Sheriff’s Office SWAT leaders presented a detailed list of equipment shortfalls and a budget request to county commissioners during the FY2026 budget workshop, describing expired ballistic protection, incompatible communications gear and shortages in less‑lethal munitions and training ammunition. Lieutenant Schafer (Sheriff’s Office) and other SWAT staff asked the court to consider a $50,000 county contribution this year to start replacing critical items; their full equipment list totaled about $200,001.25 as presented.
Lieutenant Schafer told the court that some ballistic helmets and plates in use exceed a five‑year warranty window and that the Federal Bureau of Investigation recently advised the department that one of the contractors used for helmets had supplied equipment that was manufactured outside the advertised specifications. “Ballistic items are only warrantied for 5 years,” Lieutenant Schafer said, and older plates or helmets may not provide advertised protection.
SWAT leaders described practical problems with current masks and communications: filters for the masks cannot be kept attached while the mask is in the pouch, slowing donning in a tactical entry; legacy gas masks lack voice amplifiers; and older headset kits are worn, incompatible with newer county radios and difficult to use with gas masks and helmets. They recommended replacing tactical radios/headsets with in‑ear systems that integrate noise cancellation and remote push‑to‑talk capability to protect hearing and preserve communications when firearms are discharged.
The SWAT presentation listed many equipment needs and shortfalls, including (items and counts as reported): rifle‑rated body armor and helmets past warranty; tactical gas masks (m‑50 style); noise‑cancelling tactical headsets and in‑ear comms; weapon‑mounted lights and standardized holsters; individual first‑aid kits (6 of 15 team members currently equipped); outfitting for rifles and five additional rifles; additional less‑lethal launchers and rounds (40mm), reloads and diversionary devices (flashbangs) and replenishment of expiring CS grenades. Staff said they currently had three 40mm long‑range less lethal launchers, one less‑lethal full‑gauge shotgun, four legacy X26 Tasers (with scarce replacement batteries/cartridges) and two non‑expired CS grenades (plus older expired munitions).

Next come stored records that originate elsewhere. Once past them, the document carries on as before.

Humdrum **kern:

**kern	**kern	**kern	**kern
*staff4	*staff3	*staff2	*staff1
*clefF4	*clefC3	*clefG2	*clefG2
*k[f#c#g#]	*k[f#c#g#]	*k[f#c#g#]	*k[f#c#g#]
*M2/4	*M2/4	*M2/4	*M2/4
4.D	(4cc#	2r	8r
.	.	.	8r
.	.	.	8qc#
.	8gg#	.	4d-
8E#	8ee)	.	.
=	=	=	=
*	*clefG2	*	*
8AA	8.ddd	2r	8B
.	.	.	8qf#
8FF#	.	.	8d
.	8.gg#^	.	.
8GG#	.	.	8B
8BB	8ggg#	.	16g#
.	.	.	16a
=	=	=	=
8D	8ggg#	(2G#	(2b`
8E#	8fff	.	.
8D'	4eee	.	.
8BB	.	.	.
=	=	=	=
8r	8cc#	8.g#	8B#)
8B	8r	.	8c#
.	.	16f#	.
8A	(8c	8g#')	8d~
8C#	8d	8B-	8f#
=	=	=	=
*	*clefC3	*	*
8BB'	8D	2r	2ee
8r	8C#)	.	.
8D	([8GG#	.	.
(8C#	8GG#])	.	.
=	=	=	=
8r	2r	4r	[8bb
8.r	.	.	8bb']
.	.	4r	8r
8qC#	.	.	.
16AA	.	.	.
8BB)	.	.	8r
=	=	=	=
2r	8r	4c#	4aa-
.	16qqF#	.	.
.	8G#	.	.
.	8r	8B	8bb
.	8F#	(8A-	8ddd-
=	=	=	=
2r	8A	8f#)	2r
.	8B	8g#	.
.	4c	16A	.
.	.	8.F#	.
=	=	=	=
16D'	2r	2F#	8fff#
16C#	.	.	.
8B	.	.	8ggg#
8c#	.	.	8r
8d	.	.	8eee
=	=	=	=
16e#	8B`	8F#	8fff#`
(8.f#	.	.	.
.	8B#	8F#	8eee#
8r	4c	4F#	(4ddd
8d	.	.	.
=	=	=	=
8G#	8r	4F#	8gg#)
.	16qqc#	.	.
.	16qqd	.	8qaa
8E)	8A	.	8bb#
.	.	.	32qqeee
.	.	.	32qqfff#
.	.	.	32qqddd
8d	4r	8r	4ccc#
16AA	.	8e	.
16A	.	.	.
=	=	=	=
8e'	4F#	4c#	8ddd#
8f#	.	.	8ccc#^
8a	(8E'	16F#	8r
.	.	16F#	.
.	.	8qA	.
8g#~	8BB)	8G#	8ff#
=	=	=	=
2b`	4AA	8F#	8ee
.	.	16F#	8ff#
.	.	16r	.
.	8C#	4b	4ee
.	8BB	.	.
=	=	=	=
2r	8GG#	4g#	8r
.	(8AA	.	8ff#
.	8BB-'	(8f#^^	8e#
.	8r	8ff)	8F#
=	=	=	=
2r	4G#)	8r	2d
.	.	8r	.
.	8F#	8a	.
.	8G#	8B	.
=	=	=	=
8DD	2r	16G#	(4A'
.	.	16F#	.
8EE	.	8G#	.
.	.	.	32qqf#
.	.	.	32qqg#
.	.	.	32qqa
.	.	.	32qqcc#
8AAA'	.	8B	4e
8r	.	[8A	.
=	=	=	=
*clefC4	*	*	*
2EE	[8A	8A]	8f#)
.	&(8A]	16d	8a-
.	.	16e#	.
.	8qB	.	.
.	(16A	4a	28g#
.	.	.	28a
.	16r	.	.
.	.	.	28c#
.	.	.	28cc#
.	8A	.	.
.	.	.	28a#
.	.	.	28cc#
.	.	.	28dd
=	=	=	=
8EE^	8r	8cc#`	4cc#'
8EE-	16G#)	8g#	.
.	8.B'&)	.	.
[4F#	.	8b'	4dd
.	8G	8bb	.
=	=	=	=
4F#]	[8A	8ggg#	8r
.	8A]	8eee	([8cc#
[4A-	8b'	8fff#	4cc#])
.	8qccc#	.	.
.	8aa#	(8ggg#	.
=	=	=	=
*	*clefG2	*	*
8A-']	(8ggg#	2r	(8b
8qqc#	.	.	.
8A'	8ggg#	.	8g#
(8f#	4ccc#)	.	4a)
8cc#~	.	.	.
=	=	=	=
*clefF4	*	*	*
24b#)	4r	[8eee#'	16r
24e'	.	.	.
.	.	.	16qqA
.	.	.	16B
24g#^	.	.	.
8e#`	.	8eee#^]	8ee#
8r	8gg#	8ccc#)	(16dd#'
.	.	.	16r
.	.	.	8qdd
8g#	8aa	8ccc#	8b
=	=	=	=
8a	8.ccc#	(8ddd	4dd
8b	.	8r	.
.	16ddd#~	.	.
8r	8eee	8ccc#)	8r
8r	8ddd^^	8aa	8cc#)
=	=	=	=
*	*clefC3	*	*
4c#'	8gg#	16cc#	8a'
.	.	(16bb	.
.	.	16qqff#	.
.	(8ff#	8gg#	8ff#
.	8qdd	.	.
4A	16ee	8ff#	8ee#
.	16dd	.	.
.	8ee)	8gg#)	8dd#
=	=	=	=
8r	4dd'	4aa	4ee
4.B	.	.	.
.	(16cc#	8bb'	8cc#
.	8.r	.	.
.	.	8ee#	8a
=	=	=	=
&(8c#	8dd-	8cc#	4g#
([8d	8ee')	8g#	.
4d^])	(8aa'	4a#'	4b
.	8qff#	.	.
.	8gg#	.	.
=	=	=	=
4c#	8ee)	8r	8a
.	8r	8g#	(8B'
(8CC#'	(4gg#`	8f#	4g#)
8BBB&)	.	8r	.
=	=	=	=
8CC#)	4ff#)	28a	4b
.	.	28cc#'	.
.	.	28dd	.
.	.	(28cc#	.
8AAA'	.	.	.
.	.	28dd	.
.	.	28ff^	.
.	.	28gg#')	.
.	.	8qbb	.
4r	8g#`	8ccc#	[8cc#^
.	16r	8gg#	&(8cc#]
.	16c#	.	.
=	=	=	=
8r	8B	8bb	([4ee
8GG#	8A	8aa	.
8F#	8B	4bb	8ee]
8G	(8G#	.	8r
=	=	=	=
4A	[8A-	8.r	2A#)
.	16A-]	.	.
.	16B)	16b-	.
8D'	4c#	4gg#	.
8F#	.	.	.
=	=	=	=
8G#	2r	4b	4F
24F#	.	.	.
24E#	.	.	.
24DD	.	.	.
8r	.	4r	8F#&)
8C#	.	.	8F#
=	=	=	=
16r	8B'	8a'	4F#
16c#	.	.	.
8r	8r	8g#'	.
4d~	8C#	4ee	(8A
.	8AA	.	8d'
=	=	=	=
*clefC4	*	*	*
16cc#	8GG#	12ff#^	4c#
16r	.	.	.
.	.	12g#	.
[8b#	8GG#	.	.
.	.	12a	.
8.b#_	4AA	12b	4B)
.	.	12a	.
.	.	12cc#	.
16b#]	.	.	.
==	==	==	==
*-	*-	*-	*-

On training and sustainment, the team asked for a running stock of diversionary device reloads (they requested a target of ~50 reloads because procurement lead times can approach six months) and requested training ammunition to allow each SWAT operator to shoot roughly 100 rounds per month to maintain proficiency. The presentation included a best‑practice checklist mapped to a national tactical standard and color‑coded items the department has (green), partially has (yellow) or lacks (red).
Captain Cruz and other sheriff’s staff said the team is part‑time and routinely draws officers from patrol and other duties, so equipment redundancy is necessary to ensure gear is on scene even when individual operators are off‑duty. The SWAT leaders said they would pursue grants to reduce county costs and that the sheriff’s office has grant writers working to close the gap if the court can provide an initial investment.
Why it matters: SWAT teams respond to high‑risk situations (hostage/barricade/rescue and active‑shooter incidents). SWAT presenters framed the request as a matter of officer and public safety and asked the court to prioritize replacement of expired ballistic protections and communications, replenish less‑lethal munitions and fund training ammunition.
No formal appropriation or vote was taken during the workshop; presenters said they would work with the sheriff’s office and grant staff on possible external funding sources and return with refined requests.